I believe, as Joseph Smith believed, that the earth is billions of years old and that it was a form of evolutionary development which saw the earth develop from disorganized matter to organized matter, from single-celled organisms to a Pre-Cambrian explosion of multi-celled creatures that eventually became the plant and animal life we now dwell among.

Having sailed in the same bays and around the same islands as Charles Darwin in The Beagle, though, my intuition diverged from Darwin's. I did not extend that evolutionary development to Mankind. Although there were other Neanderthals who appeared like Man, Adam was not one of them. I believe Eve and Adam were the first Woman and Man on the earth. They are my ancestors and the entire human family flows from them.

Is Science Infallible?

I know science may disagree, but it is good to remember that science is only one form of acquiring knowledge. Personal experience, historical accounts and the promptings of the Holy Ghost are three others that come to mind. And we must remember that science is fallible. To say science has never been wrong makes me consider the Wright brothers, the breaking of the sound barrier, man setting foot on the moon or Star Trek cell phones. It was scientists who said that smoking was healthy for you and that Thalidomide wouldn't harm fetuses if mothers with morning sickness took it. On the origin of Man, science and I simply diverge.

My viewpoint wasn't derived sua sponte. I pondered, considered and read the differing arguments. The one that captivated me the most was one penned by President Joseph F. Smith entitled, "The Origin of Man."

The Origin of Man

In A Proclamation to the World, the First Presidency of the Church of Jesus Christ of Latter-day Saints confronted the issue of evolution. "In the early 1900s, questions concerning the creation of the earth and the theories of evolution became the subject of much public discussion. In the midst of these controversies, the First Presidency issued [The Origin of Man Proclamation] in 1909, which expresses the Church’s doctrinal position on these matters."

Here are some of the proclamation's insights:

"It is held by some that Adam was not the first man upon this earth and that the original human being was a development from lower orders of the animal creation.
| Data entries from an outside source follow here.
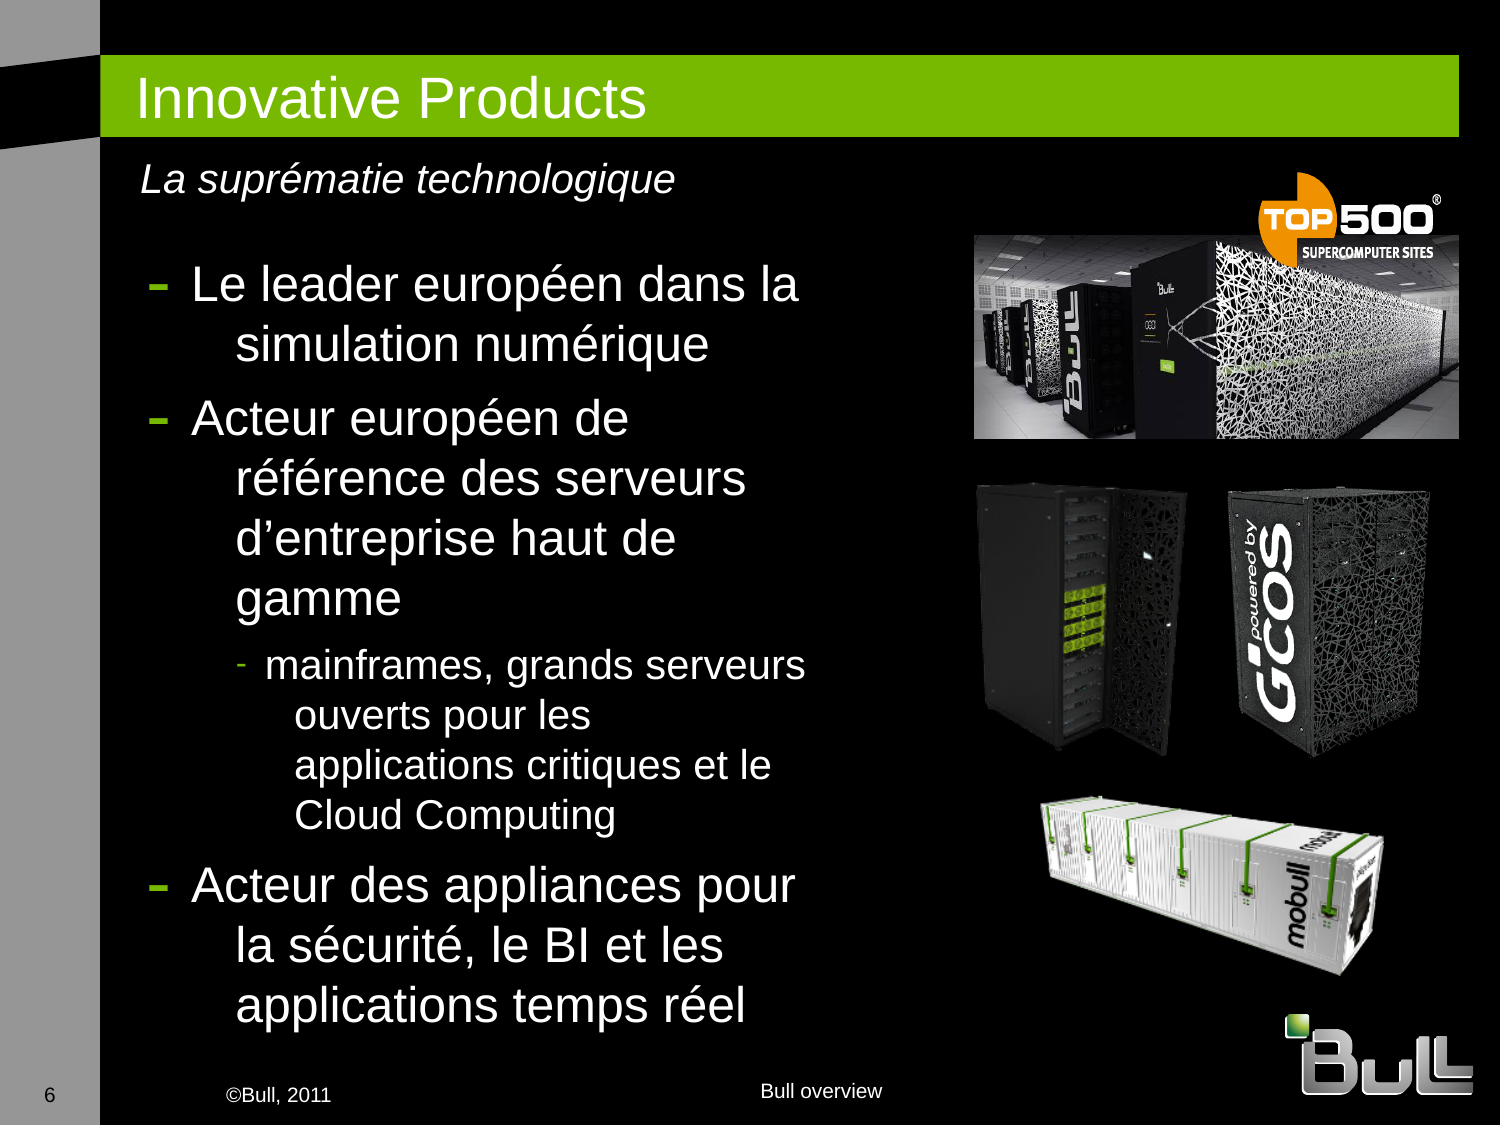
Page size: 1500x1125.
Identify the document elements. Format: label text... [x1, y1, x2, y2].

picture [1222, 479, 1438, 761]
picture [974, 172, 1459, 439]
title Innovative Products [135, 60, 1459, 143]
list Le leader européen dans la simulation numérique Acteur européen de référence des serveurs d’entreprise haut de gamme mainframes, grands serveurs ouverts pour les applications critiques et le Cloud Computing Acteur des appliances pour la sécurité, le BI et les applications temps réel [131, 243, 833, 929]
picture [974, 479, 1191, 761]
picture [1033, 786, 1384, 977]
picture [1285, 1014, 1474, 1095]
text_box La suprématie technologique [125, 144, 692, 210]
These, however, are the theories of men."

"True it is that the body of man enters upon its career as a tiny germ embryo, which becomes an infant, quickened at a certain stage by the spirit whose tabernacle it is, and the child, after being born, develops into a man. There is nothing in this, however, to indicate that the original man, the first of our race, began life as anything less than a man, or less than the human germ or embryo that becomes a man."
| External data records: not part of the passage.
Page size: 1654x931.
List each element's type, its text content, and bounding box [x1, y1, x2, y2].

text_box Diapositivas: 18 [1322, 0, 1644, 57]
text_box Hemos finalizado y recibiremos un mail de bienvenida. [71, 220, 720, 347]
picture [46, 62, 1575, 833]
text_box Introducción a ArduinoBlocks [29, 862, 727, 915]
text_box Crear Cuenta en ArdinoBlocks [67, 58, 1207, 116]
If President Joseph F. Smith was a prophet, and I believe he was, and God the Father is the Father of our spirits, and I believe He is, then the origin of Man is not a mystery; it is divinity.

The Fruits

If anything I believe that the fruits of evolution and creation or intelligent design theories speak for themselves. If evolution is true then I am nothing but a random, chemical accident that is based upon chance survival and development. On the other hand, if I am a child of God, then I have divine potential and infinite capacity to love and serve and overcome. Under evolution, I have no purpose. Under creation, my life has eternal significance. Just based on overall feelings, which would you prefer?